The database of Estonian verbal multi-word expressions


What is it?

This database contains a subtype of multi-word expressions, namely those consisting of a verb and a particle or a verb and its complements. The expressions consisting of a verb and its subject are not included. The multi-word units consisting of a verb and a infinite form of a verb are included irregularly.

The present version of the database contains ca 13 000 expressions.


The database has been compiled on the basis of

  1. Dictionaries and wordlists, aimed at human users, namely
  2. The verbal multi-word expressions, extracted automatically from corpora totaling 20 million words and post-edited manually. This collocation extraction experiment is described in (Kaalep, Muischnek 2003).

The database consists of 11 fields. The fields are delimited with colons and contain the following information:

Field 1
The expression itself. The verbal component of the expression is recorded in the supine form, the traditional form of presenting the Estonian verbs in the dictionaries. As for the expressions consisting of a verb and a noun or a noun phrase, the noun can be ’frozen’ in a certain case form or allow certain case alternations. If the nominal component is ’frozen’, then it is recorded in the database in this certain case form. If the nominal component can undergo certain case alternations, it is recorded in the database in the partitive case form, but the information about the case alternation is given in the morphological analysis (cf field 11).

Field 2
The subtype of the expression. The possible subtypes are:

Fields 3-9
Whether the expression was recorded in a certain dictionary/wordlist and/or was retrieved with collocation extraction methods. x means yes, - stands for no.

field 3: Fraselogical dictionary (Õim 1991)
field 4: the Explanatory Dictionary of Estonian (EKSS 1988-2000)
field 5: Filosoft thesaurus ( thes_et/)
field 6: a list of particle verbs (Hasselblatt 1990)

===============

**Job:**
Decide whether each statement agrees with the page on the Estonian verbal multi-word expressions database, answering yes or no and quoting the words that settle it. 1. Expressions made of a verb and its subject are part of the database. 2. Colons separate the fields. 3. A nominal component that allows case alternations is stored in the partitive case form.

**Data lines:**
===============

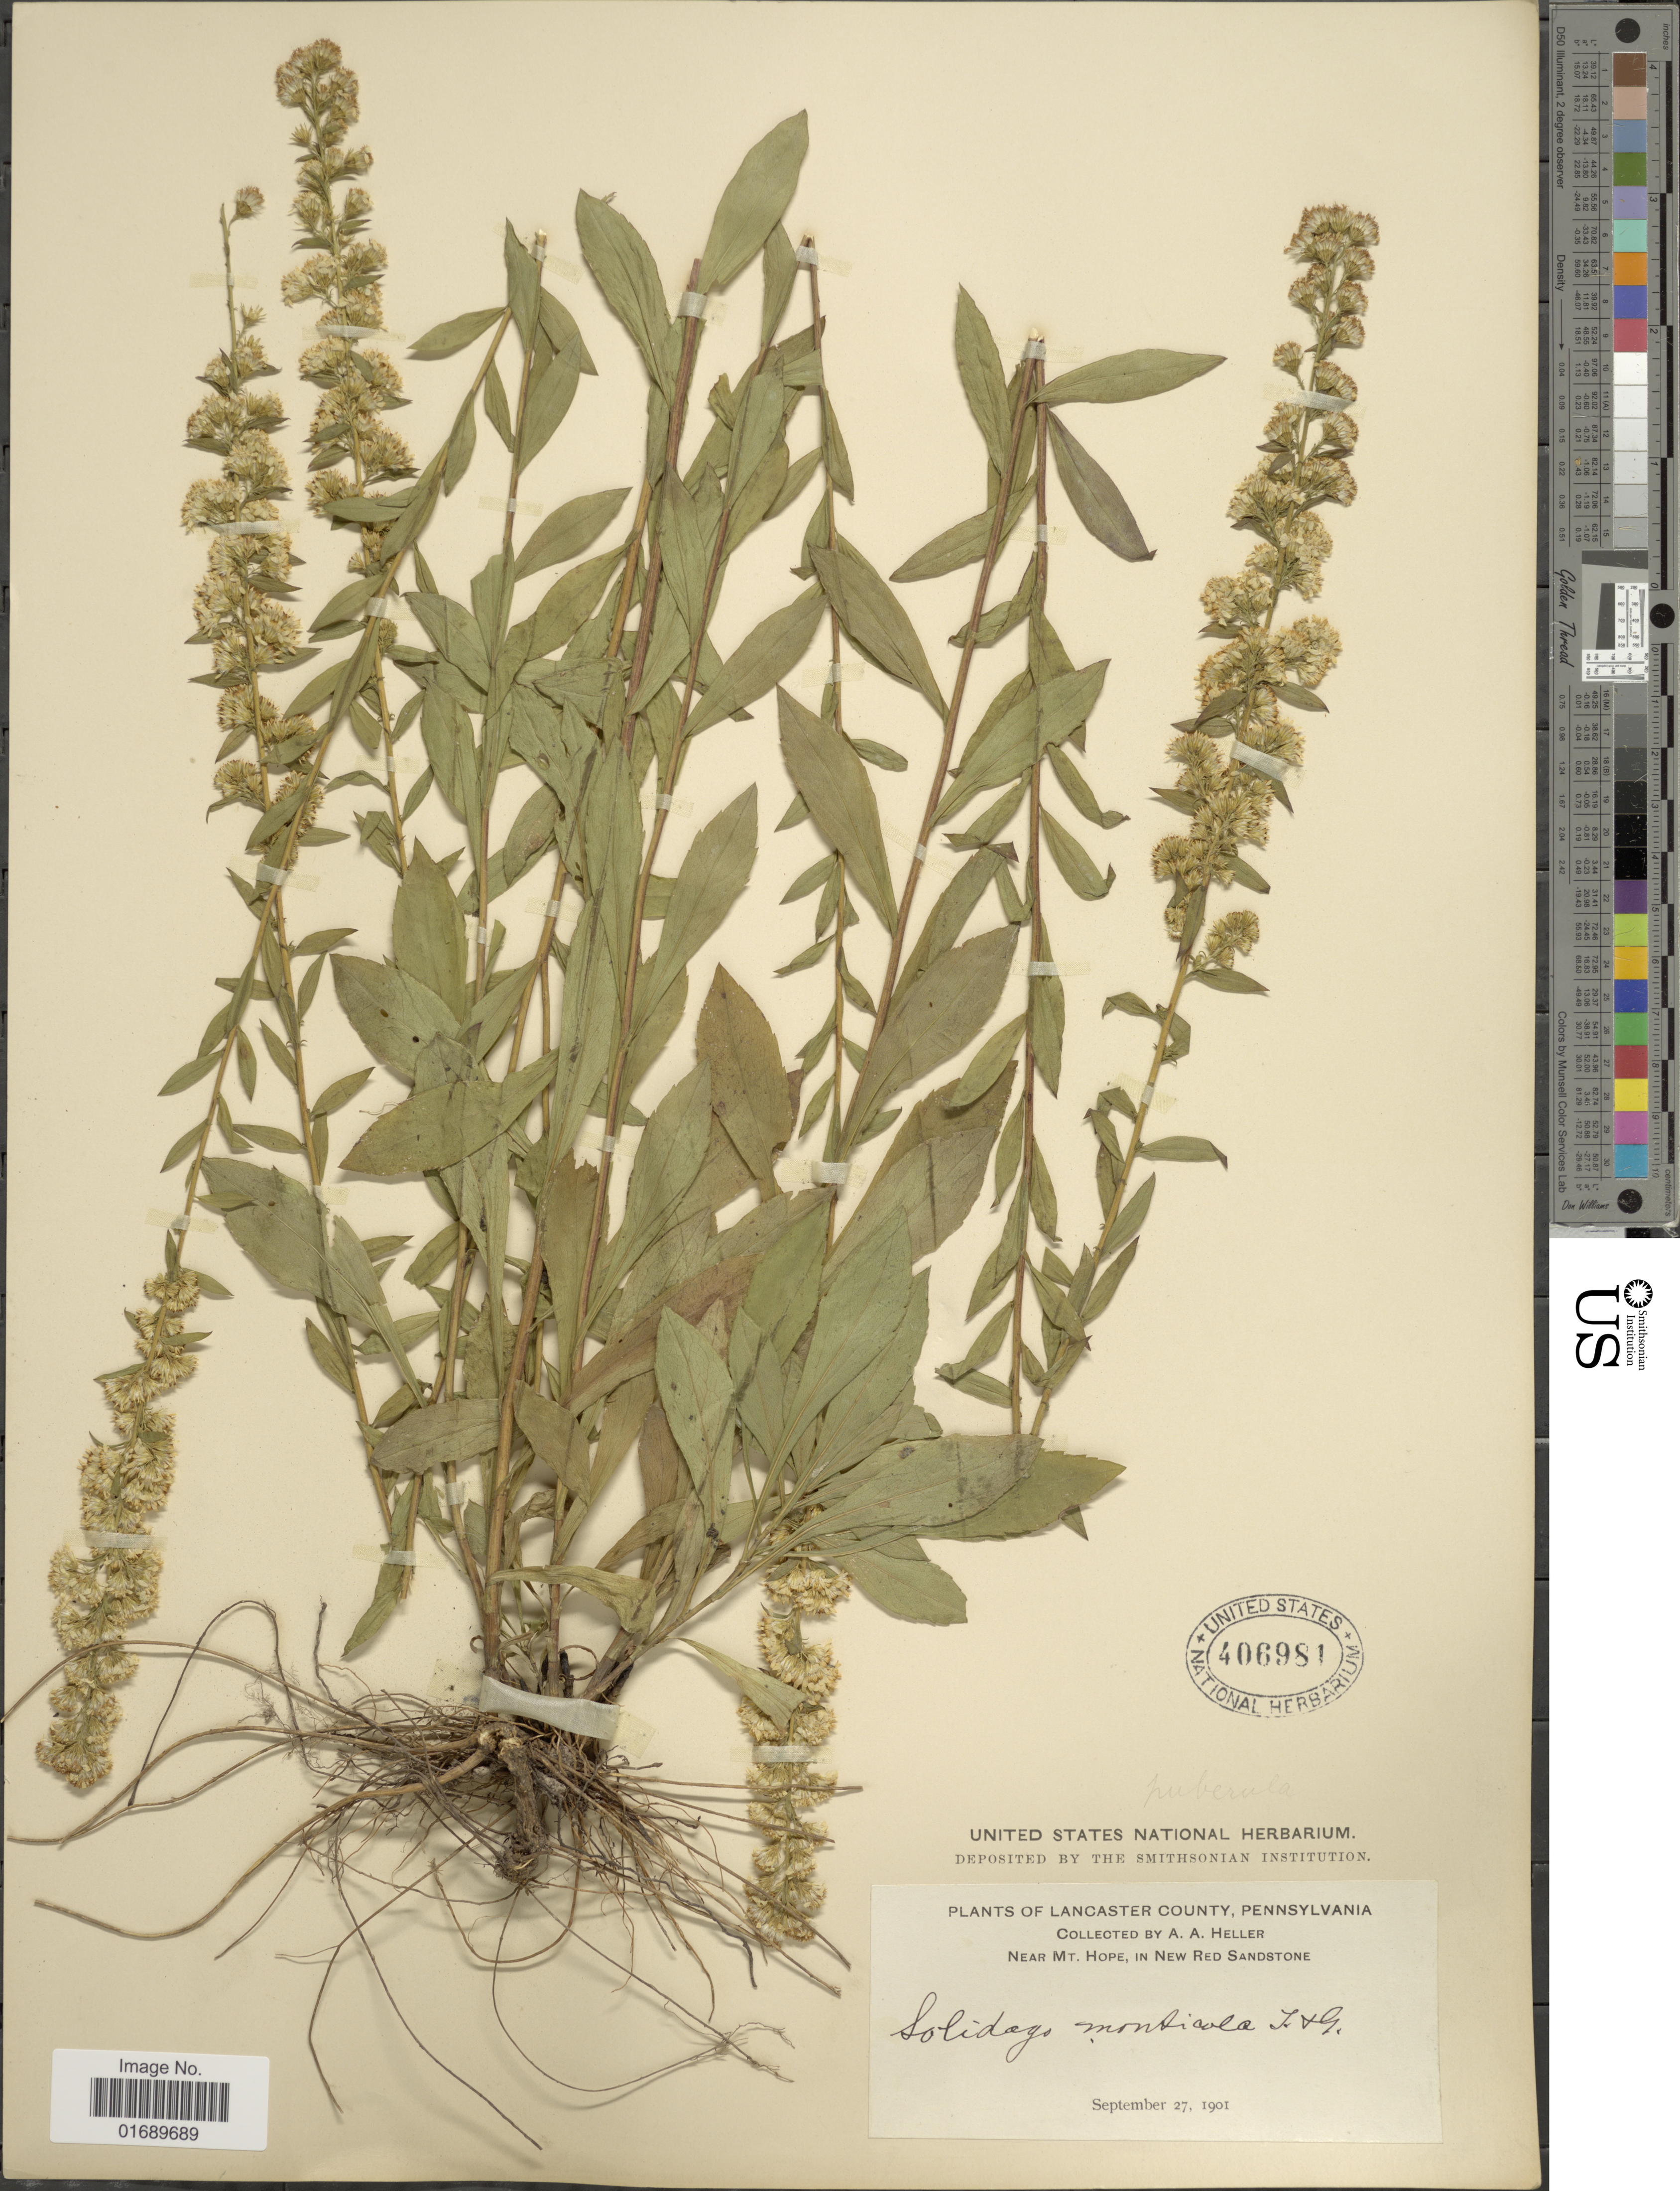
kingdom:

===============

**Right answer:**
1. No: "The expressions consisting of a verb and its subject are not included."
2. Yes: "The fields are delimited with colons"
3. Yes: "If the nominal component can undergo certain case alternations, it is recorded in the database in the partitive case form"